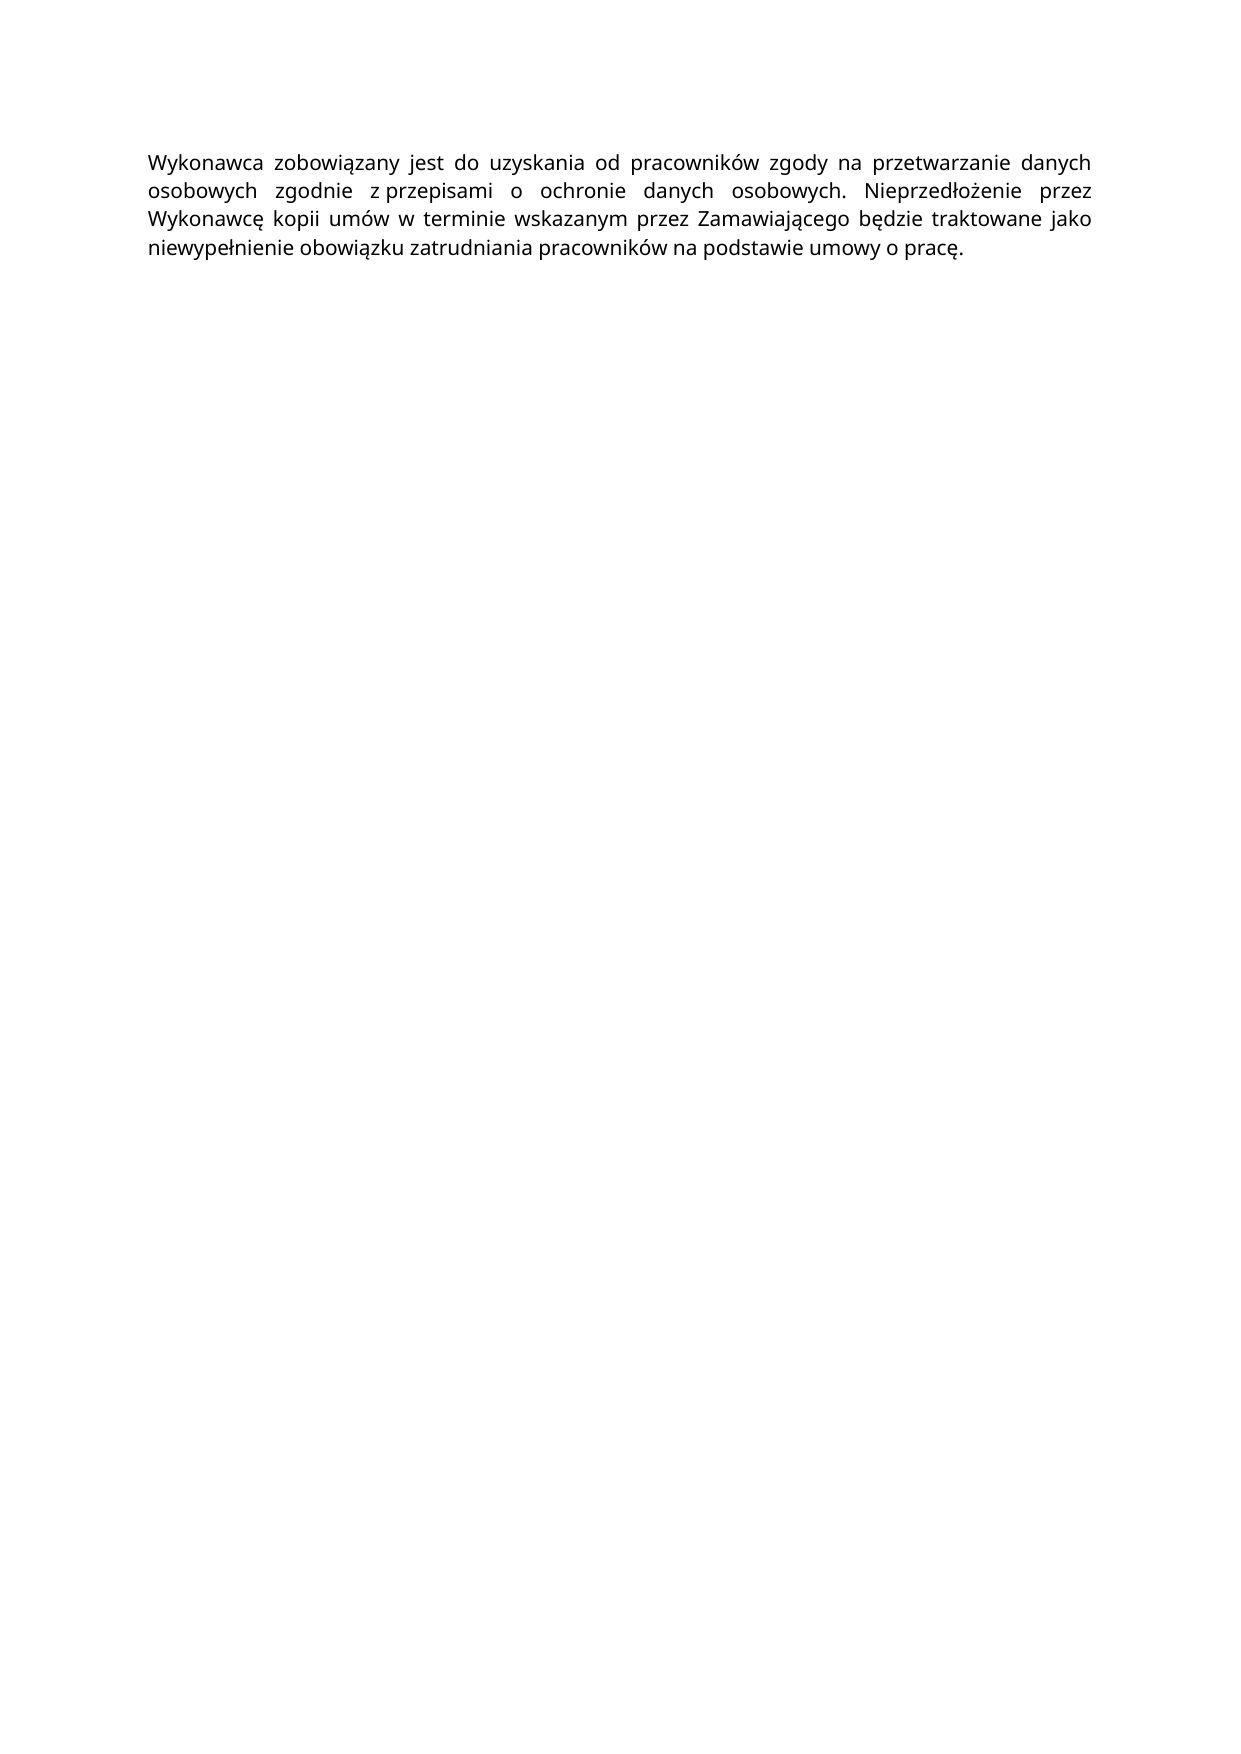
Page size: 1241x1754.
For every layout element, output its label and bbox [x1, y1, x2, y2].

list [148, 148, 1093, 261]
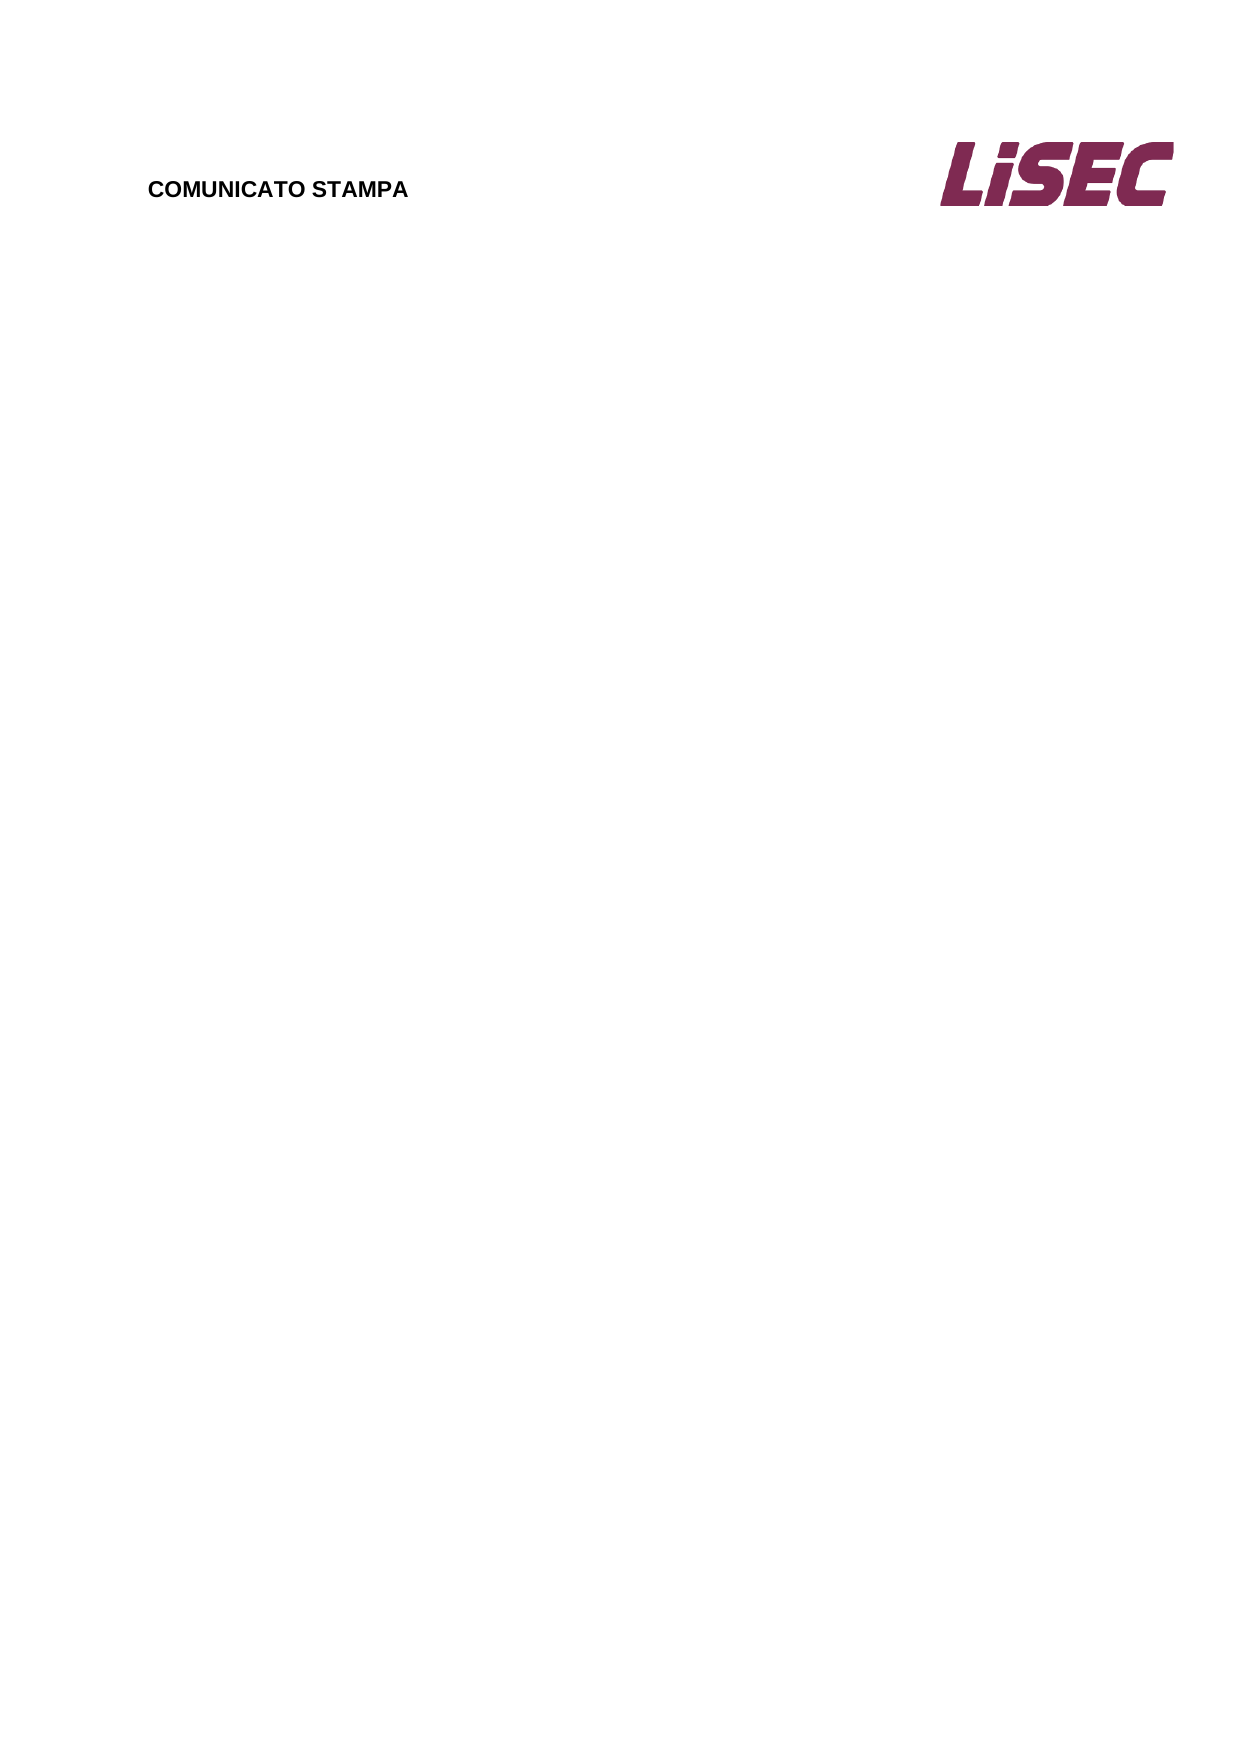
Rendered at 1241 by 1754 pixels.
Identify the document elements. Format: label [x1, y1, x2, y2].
# # #
TO-DO ITEM: Output only the lines from the one holding "Rendered at 1241 by 1754 pixels." through the last line above, exactly as they appear.

ANSWER SECTION:
Rendered at 1241 by 1754 pixels.
Identify the document elements. Format: label [x1, y1, x2, y2].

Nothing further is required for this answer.